--- Dataset ---

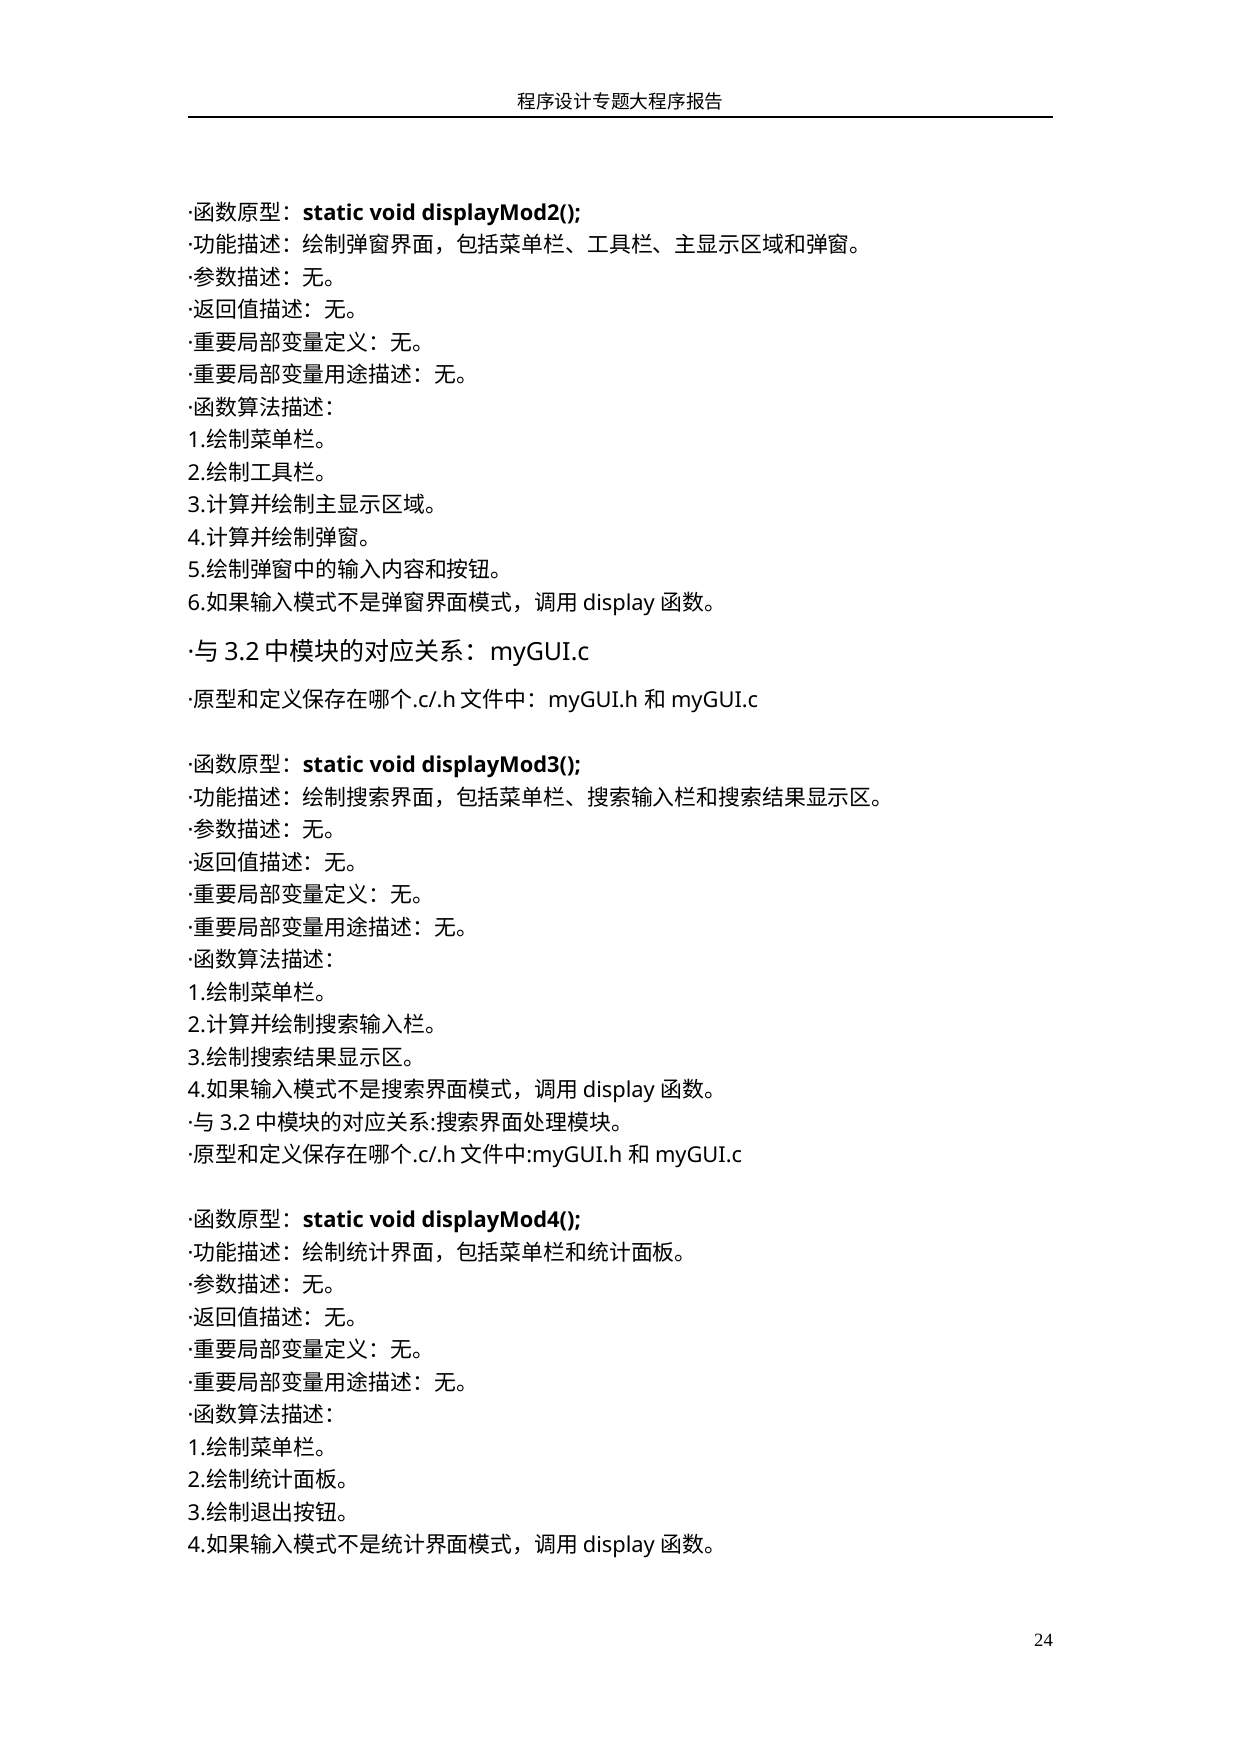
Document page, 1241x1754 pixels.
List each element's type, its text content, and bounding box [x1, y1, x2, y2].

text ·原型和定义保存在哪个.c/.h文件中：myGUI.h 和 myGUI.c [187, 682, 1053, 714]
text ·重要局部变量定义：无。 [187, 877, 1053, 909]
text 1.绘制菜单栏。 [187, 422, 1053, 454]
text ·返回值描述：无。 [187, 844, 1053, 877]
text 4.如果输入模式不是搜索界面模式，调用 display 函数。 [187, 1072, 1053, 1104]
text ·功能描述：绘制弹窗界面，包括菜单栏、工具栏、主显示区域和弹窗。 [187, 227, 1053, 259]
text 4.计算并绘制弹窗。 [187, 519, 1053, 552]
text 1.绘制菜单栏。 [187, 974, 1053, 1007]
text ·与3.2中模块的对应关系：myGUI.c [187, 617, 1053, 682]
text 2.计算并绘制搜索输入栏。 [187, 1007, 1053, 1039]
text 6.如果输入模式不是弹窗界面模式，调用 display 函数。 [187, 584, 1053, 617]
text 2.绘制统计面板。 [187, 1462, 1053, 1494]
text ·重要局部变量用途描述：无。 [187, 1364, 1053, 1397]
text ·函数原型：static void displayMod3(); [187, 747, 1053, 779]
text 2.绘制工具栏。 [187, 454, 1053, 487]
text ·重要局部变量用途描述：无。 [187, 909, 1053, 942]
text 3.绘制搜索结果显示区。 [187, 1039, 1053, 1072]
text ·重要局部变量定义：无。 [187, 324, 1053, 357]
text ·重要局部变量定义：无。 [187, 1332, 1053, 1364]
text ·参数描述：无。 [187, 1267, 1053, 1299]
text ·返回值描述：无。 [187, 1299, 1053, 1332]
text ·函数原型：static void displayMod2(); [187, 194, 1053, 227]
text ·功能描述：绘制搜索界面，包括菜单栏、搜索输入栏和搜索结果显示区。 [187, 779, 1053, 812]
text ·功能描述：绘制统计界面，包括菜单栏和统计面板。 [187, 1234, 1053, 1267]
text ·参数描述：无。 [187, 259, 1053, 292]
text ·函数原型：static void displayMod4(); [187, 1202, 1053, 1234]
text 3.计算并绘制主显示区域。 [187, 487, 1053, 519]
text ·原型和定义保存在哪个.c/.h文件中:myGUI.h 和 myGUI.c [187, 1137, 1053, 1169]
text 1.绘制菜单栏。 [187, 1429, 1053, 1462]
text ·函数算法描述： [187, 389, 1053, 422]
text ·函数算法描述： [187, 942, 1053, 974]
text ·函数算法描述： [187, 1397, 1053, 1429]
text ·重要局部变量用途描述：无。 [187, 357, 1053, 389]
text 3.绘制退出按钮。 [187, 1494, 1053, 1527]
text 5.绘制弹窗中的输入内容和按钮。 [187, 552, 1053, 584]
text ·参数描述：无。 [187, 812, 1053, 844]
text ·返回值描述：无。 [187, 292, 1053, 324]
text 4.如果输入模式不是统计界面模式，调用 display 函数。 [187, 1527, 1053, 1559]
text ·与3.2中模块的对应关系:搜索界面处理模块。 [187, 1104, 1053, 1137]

---

- _Exercise instructions_: Repeat the records above verbatim, dropping the pictures.

- _Response below_:
Document page, 1241x1754 pixels.
List each element's type, its text content, and bounding box [x1, y1, x2, y2].

text ·原型和定义保存在哪个.c/.h文件中：myGUI.h 和 myGUI.c [187, 682, 1053, 714]
text ·重要局部变量定义：无。 [187, 877, 1053, 909]
text 1.绘制菜单栏。 [187, 422, 1053, 454]
text ·返回值描述：无。 [187, 844, 1053, 877]
text 4.如果输入模式不是搜索界面模式，调用 display 函数。 [187, 1072, 1053, 1104]
text ·功能描述：绘制弹窗界面，包括菜单栏、工具栏、主显示区域和弹窗。 [187, 227, 1053, 259]
text 4.计算并绘制弹窗。 [187, 519, 1053, 552]
text 1.绘制菜单栏。 [187, 974, 1053, 1007]
text ·与3.2中模块的对应关系：myGUI.c [187, 617, 1053, 682]
text 2.计算并绘制搜索输入栏。 [187, 1007, 1053, 1039]
text 6.如果输入模式不是弹窗界面模式，调用 display 函数。 [187, 584, 1053, 617]
text 2.绘制统计面板。 [187, 1462, 1053, 1494]
text ·重要局部变量用途描述：无。 [187, 1364, 1053, 1397]
text ·函数原型：static void displayMod3(); [187, 747, 1053, 779]
text 2.绘制工具栏。 [187, 454, 1053, 487]
text ·重要局部变量用途描述：无。 [187, 909, 1053, 942]
text 3.绘制搜索结果显示区。 [187, 1039, 1053, 1072]
text ·重要局部变量定义：无。 [187, 324, 1053, 357]
text ·重要局部变量定义：无。 [187, 1332, 1053, 1364]
text ·参数描述：无。 [187, 1267, 1053, 1299]
text ·返回值描述：无。 [187, 1299, 1053, 1332]
text ·函数原型：static void displayMod2(); [187, 194, 1053, 227]
text ·功能描述：绘制搜索界面，包括菜单栏、搜索输入栏和搜索结果显示区。 [187, 779, 1053, 812]
text ·功能描述：绘制统计界面，包括菜单栏和统计面板。 [187, 1234, 1053, 1267]
text ·参数描述：无。 [187, 259, 1053, 292]
text ·函数原型：static void displayMod4(); [187, 1202, 1053, 1234]
text 3.计算并绘制主显示区域。 [187, 487, 1053, 519]
text ·原型和定义保存在哪个.c/.h文件中:myGUI.h 和 myGUI.c [187, 1137, 1053, 1169]
text 1.绘制菜单栏。 [187, 1429, 1053, 1462]
text ·函数算法描述： [187, 389, 1053, 422]
text ·函数算法描述： [187, 942, 1053, 974]
text ·函数算法描述： [187, 1397, 1053, 1429]
text ·重要局部变量用途描述：无。 [187, 357, 1053, 389]
text 3.绘制退出按钮。 [187, 1494, 1053, 1527]
text 5.绘制弹窗中的输入内容和按钮。 [187, 552, 1053, 584]
text ·参数描述：无。 [187, 812, 1053, 844]
text ·返回值描述：无。 [187, 292, 1053, 324]
text 4.如果输入模式不是统计界面模式，调用 display 函数。 [187, 1527, 1053, 1559]
text ·与3.2中模块的对应关系:搜索界面处理模块。 [187, 1104, 1053, 1137]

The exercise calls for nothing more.